About this exercise =>
Rewrite the part of the listing that opens with the line containing "Bielenda Kasztan" and closes with the line containing "nawilżający krem do", swapping "favorite_border" for "favorite" and leaving everything else the same.

-------- Input data

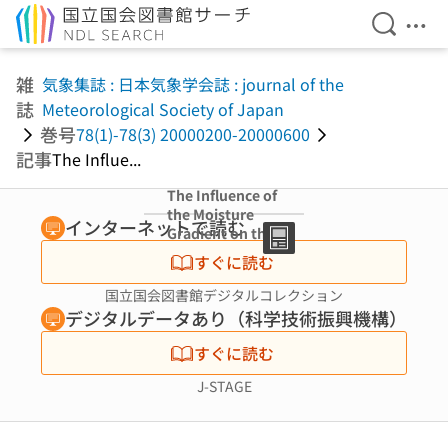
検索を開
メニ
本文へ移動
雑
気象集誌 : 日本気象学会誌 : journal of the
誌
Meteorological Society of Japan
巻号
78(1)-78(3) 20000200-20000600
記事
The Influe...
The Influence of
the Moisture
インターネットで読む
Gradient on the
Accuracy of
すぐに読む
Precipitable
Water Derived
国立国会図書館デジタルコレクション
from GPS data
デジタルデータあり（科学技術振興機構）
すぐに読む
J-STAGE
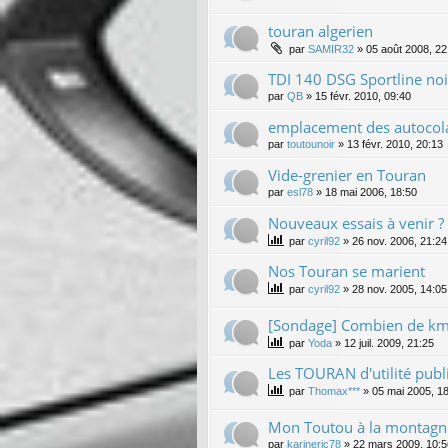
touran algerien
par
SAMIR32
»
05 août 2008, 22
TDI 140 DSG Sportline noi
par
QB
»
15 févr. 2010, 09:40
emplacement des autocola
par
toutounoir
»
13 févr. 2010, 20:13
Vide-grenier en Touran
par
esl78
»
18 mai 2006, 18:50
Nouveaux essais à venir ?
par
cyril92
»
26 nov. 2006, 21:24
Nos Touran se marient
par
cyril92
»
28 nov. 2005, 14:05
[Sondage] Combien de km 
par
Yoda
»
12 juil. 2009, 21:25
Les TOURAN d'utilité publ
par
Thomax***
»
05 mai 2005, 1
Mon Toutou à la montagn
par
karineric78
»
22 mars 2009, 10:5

----------------
-------- Input data

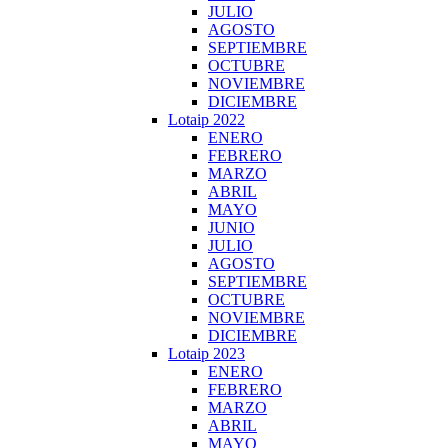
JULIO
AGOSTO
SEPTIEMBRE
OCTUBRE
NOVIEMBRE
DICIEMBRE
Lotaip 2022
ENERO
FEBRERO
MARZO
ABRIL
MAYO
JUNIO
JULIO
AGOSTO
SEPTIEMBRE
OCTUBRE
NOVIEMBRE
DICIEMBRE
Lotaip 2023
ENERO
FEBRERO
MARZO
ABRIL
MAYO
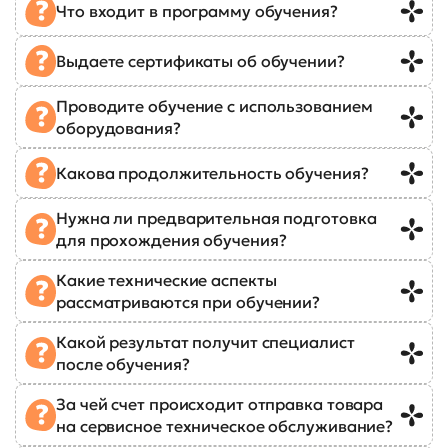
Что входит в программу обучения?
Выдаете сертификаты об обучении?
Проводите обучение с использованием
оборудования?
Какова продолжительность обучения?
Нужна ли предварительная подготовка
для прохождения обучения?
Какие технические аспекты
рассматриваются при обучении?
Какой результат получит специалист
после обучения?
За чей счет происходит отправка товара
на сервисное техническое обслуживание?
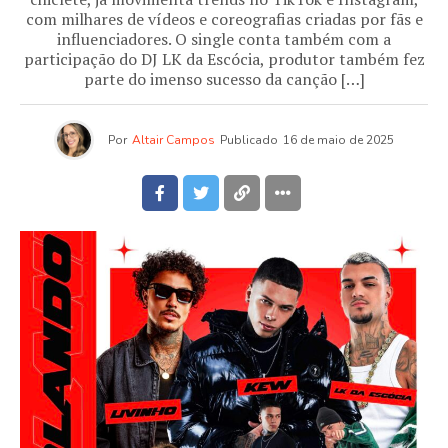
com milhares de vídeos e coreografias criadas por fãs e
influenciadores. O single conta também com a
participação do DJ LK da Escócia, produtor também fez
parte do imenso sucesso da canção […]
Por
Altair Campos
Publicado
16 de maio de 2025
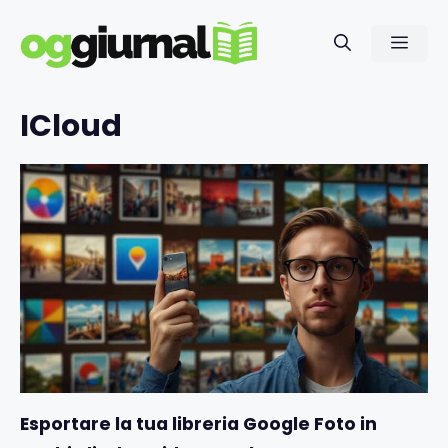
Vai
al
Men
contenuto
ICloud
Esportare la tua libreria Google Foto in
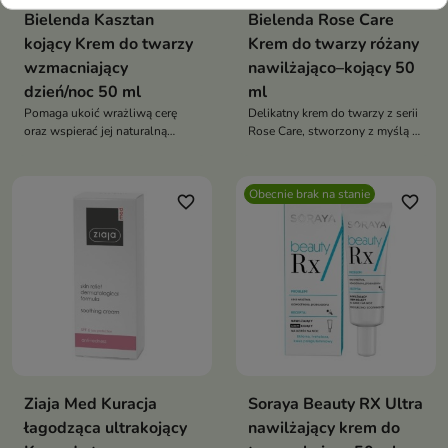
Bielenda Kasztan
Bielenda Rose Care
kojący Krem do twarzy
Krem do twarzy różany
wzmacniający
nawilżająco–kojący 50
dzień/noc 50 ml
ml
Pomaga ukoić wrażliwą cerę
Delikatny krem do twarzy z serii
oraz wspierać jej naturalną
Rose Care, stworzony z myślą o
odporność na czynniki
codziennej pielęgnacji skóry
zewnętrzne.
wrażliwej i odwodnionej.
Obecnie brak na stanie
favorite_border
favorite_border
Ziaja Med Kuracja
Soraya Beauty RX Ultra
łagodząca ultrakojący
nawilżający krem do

----------------

Solution for this problem =>
Bielenda Kasztan
Bielenda Rose Care
kojący Krem do twarzy
Krem do twarzy różany
wzmacniający
nawilżająco–kojący 50
dzień/noc 50 ml
ml
Pomaga ukoić wrażliwą cerę
Delikatny krem do twarzy z serii
oraz wspierać jej naturalną
Rose Care, stworzony z myślą o
odporność na czynniki
codziennej pielęgnacji skóry
zewnętrzne.
wrażliwej i odwodnionej.
Obecnie brak na stanie
favorite
favorite
Ziaja Med Kuracja
Soraya Beauty RX Ultra
łagodząca ultrakojący
nawilżający krem do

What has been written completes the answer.